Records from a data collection
────
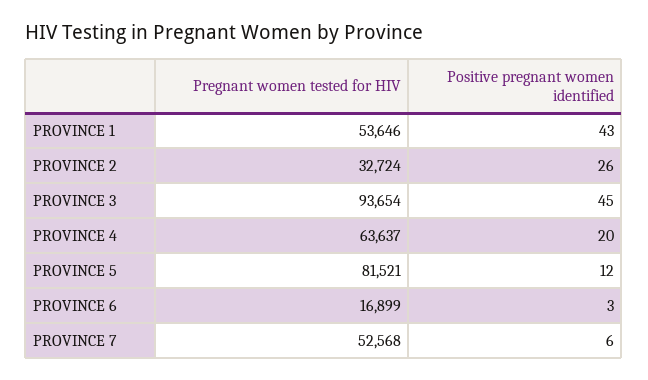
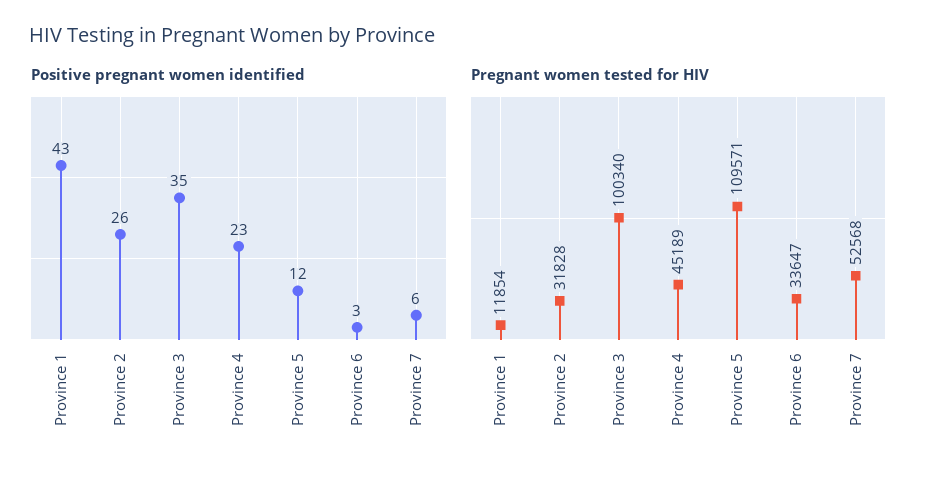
Pregnant women tested for HIV, PROVINCE 1: 53646 -> 11854
Pregnant women tested for HIV, PROVINCE 2: 32724 -> 31828
Pregnant women tested for HIV, PROVINCE 3: 93654 -> 100340
Positive pregnant women identified, PROVINCE 3: 45 -> 35
Pregnant women tested for HIV, PROVINCE 4: 63637 -> 45189
Positive pregnant women identified, PROVINCE 4: 20 -> 23
Pregnant women tested for HIV, PROVINCE 5: 81521 -> 109571
Pregnant women tested for HIV, PROVINCE 6: 16899 -> 33647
────
- _JOB ITEM_: Copy all lines from the entries that contain the word "identified".

- _WRITTEN ANSWER_:
Positive pregnant women identified, PROVINCE 3: 45 -> 35
Positive pregnant women identified, PROVINCE 4: 20 -> 23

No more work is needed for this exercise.